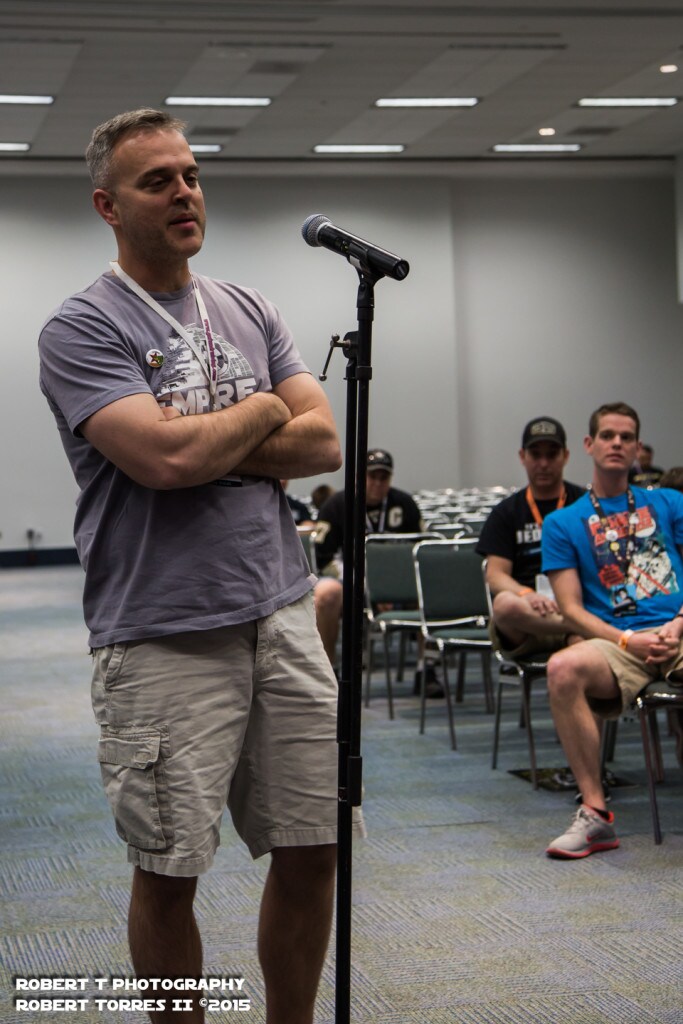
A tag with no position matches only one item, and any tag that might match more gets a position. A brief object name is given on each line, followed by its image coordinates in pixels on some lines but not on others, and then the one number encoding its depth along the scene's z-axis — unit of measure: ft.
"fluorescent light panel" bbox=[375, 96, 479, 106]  47.03
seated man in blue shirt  13.89
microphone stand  6.32
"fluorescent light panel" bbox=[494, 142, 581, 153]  56.59
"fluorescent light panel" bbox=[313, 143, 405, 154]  55.21
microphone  6.40
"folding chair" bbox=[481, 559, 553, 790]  16.02
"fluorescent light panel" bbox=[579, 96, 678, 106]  48.55
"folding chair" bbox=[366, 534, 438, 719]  22.53
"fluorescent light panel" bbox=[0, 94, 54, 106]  44.16
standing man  6.57
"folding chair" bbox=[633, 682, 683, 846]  13.48
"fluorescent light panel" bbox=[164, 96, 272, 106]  45.75
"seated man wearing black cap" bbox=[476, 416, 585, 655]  17.20
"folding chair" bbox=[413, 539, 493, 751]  20.02
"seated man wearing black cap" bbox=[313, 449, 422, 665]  21.99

################

◆ WORK INSTRUCTIONS ◆
Any picture in the material is to be dropped; the rest is repeated exactly.

◆ THE ANSWER ◆
A tag with no position matches only one item, and any tag that might match more gets a position. A brief object name is given on each line, followed by its image coordinates in pixels on some lines but not on others, and then the one number encoding its depth along the scene's z-axis — unit of measure: ft.
"fluorescent light panel" bbox=[375, 96, 479, 106]  47.03
seated man in blue shirt  13.89
microphone stand  6.32
"fluorescent light panel" bbox=[494, 142, 581, 153]  56.59
"fluorescent light panel" bbox=[313, 143, 405, 154]  55.21
microphone  6.40
"folding chair" bbox=[481, 559, 553, 790]  16.02
"fluorescent light panel" bbox=[579, 96, 678, 106]  48.55
"folding chair" bbox=[366, 534, 438, 719]  22.53
"fluorescent light panel" bbox=[0, 94, 54, 106]  44.16
standing man  6.57
"folding chair" bbox=[633, 682, 683, 846]  13.48
"fluorescent light panel" bbox=[164, 96, 272, 106]  45.75
"seated man wearing black cap" bbox=[476, 416, 585, 655]  17.20
"folding chair" bbox=[413, 539, 493, 751]  20.02
"seated man wearing black cap" bbox=[313, 449, 422, 665]  21.99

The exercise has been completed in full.